**To-do item:**
Your answer should show every line of the material below that includes "Puntos".
*** Provided data Section Begins ***
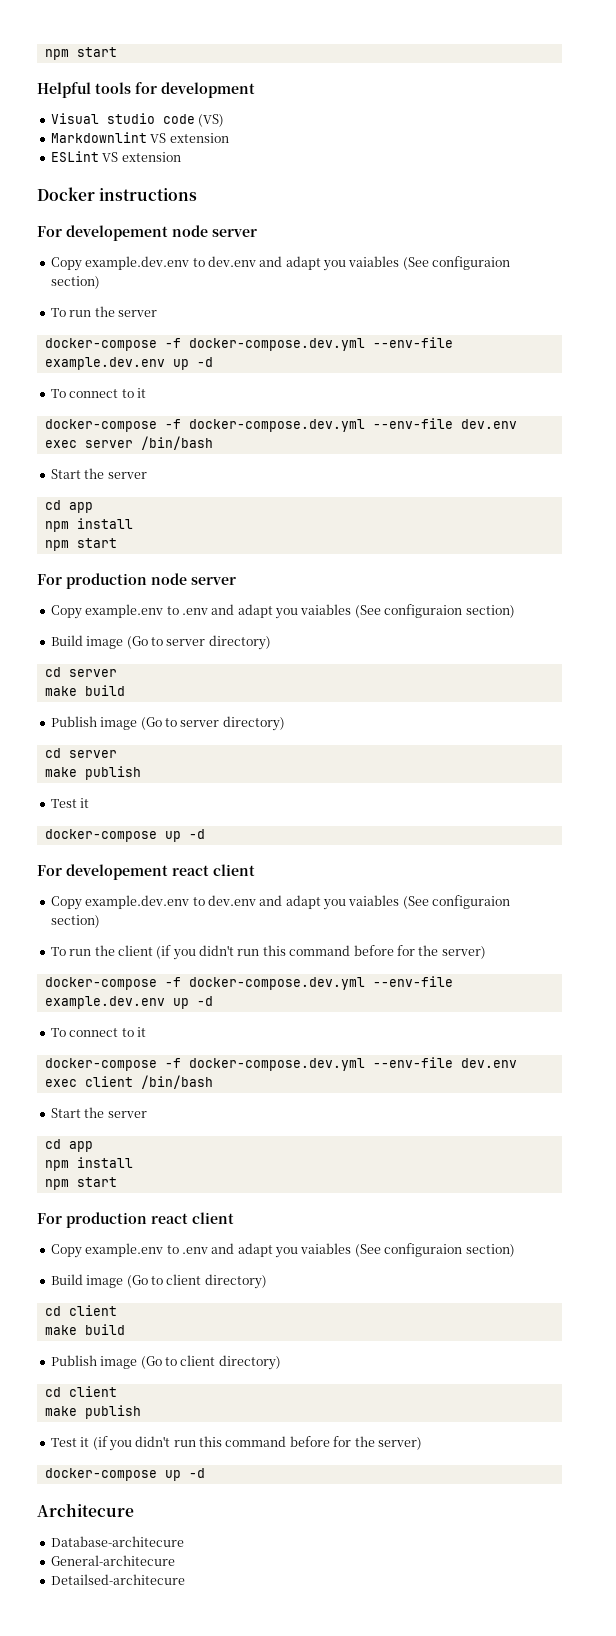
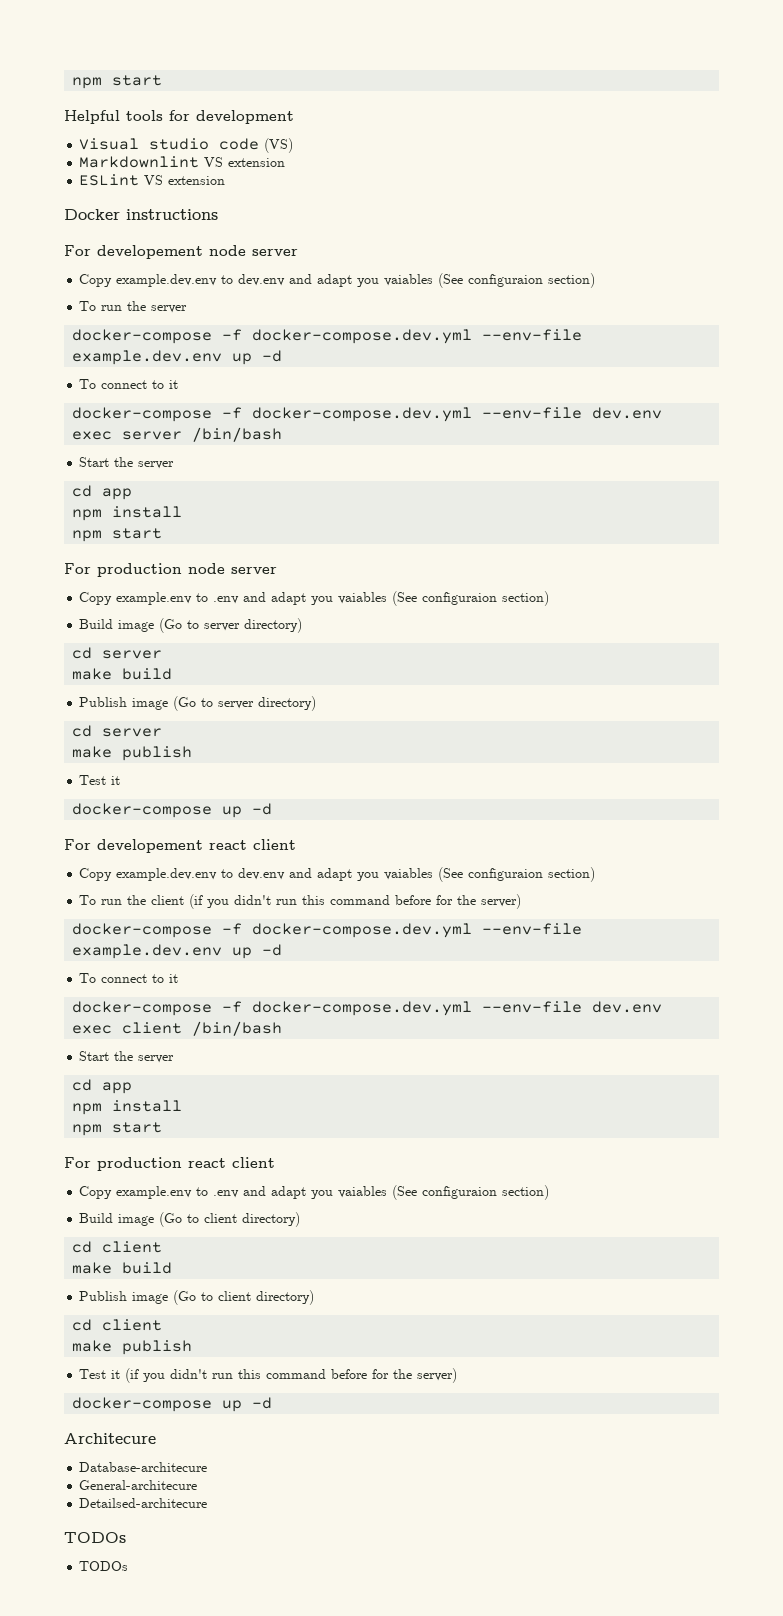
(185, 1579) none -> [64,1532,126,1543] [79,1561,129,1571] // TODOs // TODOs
*** Provided data Section Ends ***
*** Provided data Section Begins ***
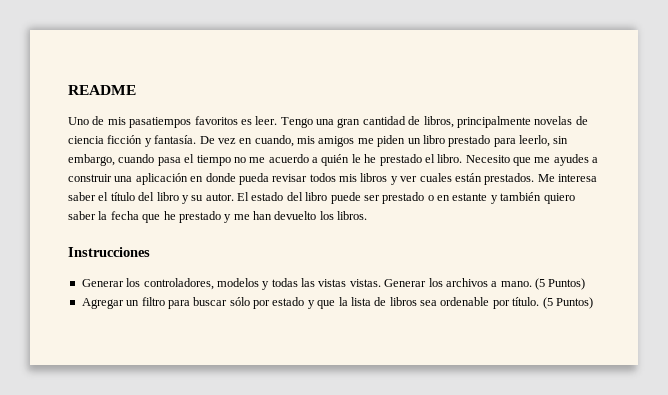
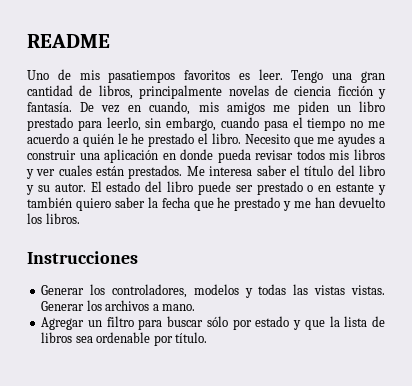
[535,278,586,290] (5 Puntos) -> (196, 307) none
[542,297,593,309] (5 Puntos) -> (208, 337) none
*** Provided data Section Ends ***
*** Provided data Section Begins ***
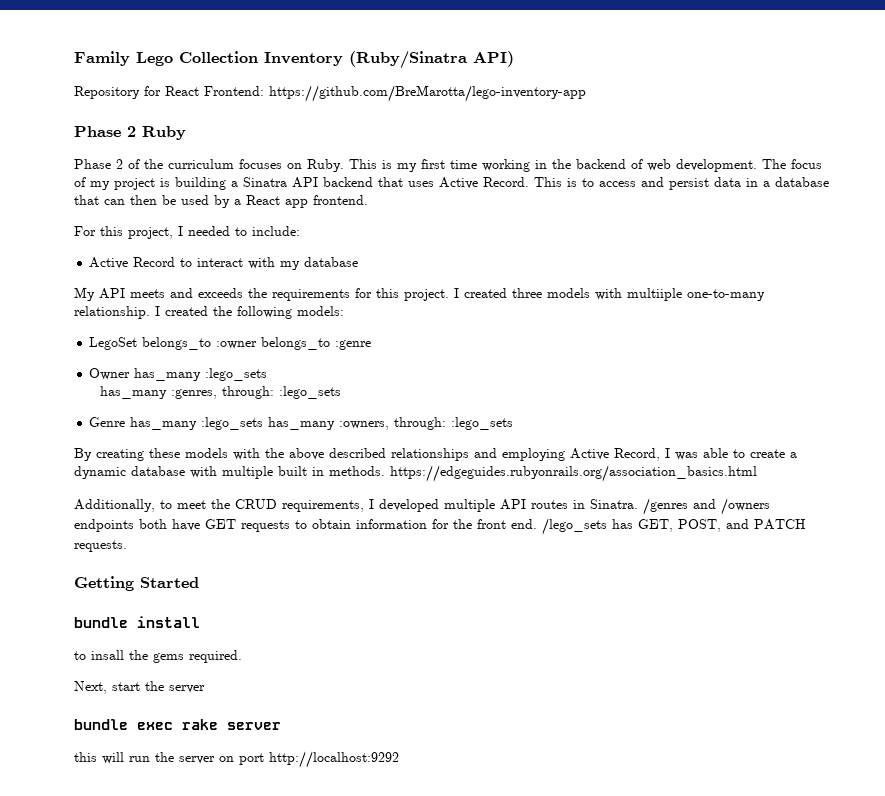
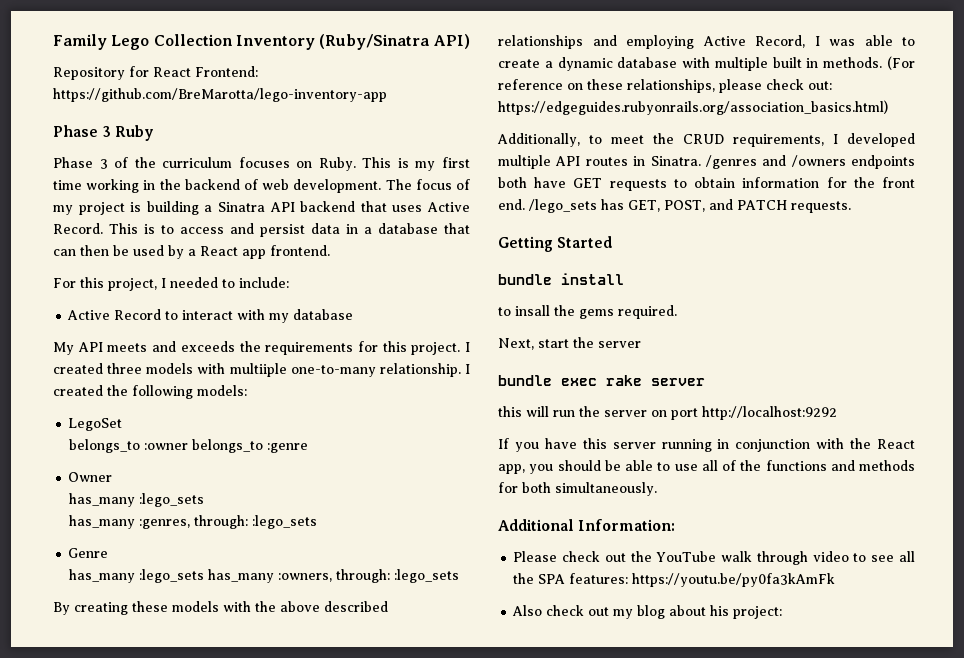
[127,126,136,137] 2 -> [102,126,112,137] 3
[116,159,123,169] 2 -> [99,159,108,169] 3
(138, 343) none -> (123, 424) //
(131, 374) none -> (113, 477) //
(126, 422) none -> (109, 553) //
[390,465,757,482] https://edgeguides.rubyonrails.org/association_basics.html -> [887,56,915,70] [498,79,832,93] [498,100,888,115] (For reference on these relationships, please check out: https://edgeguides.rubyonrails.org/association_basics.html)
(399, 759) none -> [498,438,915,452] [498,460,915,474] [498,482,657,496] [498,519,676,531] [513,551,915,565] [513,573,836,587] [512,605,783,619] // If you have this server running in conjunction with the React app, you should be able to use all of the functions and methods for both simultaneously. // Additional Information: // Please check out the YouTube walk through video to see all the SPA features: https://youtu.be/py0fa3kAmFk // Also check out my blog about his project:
*** Provided data Section Ends ***
**Exercise output:**
[535,278,586,290] (5 Puntos) -> (196, 307) none
[542,297,593,309] (5 Puntos) -> (208, 337) none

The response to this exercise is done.